Task goal: Counting only lines below that hold "Discriminate", give the total alone.
====
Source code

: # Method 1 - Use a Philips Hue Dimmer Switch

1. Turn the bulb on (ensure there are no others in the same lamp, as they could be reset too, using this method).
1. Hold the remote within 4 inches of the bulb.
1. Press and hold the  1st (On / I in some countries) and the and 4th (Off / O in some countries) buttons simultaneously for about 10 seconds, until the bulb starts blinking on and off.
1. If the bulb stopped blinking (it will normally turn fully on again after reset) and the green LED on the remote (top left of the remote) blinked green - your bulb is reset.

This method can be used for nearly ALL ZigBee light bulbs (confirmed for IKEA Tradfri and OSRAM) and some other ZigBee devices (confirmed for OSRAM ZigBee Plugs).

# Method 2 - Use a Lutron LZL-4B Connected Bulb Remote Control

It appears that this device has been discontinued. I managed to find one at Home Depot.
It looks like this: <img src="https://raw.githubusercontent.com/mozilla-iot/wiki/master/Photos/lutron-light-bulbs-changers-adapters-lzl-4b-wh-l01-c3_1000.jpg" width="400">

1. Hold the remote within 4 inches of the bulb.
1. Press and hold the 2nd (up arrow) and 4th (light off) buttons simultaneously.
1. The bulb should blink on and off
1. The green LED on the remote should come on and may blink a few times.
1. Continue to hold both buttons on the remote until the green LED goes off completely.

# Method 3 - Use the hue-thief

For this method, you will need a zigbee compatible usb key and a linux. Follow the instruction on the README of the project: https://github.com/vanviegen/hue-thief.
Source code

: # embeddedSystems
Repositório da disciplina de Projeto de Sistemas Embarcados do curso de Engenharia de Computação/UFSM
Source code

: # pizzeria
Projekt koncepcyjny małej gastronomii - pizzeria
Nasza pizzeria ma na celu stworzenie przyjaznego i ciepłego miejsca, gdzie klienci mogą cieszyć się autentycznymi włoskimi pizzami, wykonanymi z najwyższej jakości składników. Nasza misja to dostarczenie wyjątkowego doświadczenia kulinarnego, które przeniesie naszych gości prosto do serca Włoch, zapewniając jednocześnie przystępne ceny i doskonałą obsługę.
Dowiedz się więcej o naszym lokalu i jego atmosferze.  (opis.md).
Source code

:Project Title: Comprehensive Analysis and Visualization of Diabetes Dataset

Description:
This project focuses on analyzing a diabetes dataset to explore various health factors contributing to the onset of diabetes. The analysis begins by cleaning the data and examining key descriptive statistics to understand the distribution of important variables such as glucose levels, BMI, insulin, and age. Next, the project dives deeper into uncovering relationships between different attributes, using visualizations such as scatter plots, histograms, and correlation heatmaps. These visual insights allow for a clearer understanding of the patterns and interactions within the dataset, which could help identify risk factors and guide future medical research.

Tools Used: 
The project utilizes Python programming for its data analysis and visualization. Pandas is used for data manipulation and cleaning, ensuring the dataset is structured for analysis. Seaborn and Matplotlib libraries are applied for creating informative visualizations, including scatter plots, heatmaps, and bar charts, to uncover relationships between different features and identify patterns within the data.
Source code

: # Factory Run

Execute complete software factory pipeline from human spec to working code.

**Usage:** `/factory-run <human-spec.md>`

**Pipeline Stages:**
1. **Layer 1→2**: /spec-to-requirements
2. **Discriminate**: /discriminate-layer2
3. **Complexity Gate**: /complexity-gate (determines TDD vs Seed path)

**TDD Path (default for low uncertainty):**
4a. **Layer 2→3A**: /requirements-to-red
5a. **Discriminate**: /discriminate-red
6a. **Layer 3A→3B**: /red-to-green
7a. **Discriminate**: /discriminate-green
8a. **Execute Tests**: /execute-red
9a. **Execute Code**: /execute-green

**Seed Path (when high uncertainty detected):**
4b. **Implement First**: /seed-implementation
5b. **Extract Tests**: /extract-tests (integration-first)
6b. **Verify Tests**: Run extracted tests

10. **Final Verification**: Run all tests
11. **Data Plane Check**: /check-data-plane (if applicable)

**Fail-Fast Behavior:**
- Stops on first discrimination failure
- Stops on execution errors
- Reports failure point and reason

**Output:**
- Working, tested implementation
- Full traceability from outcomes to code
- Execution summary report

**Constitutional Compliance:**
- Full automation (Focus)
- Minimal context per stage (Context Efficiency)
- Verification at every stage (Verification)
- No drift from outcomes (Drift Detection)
====
Task answer: 3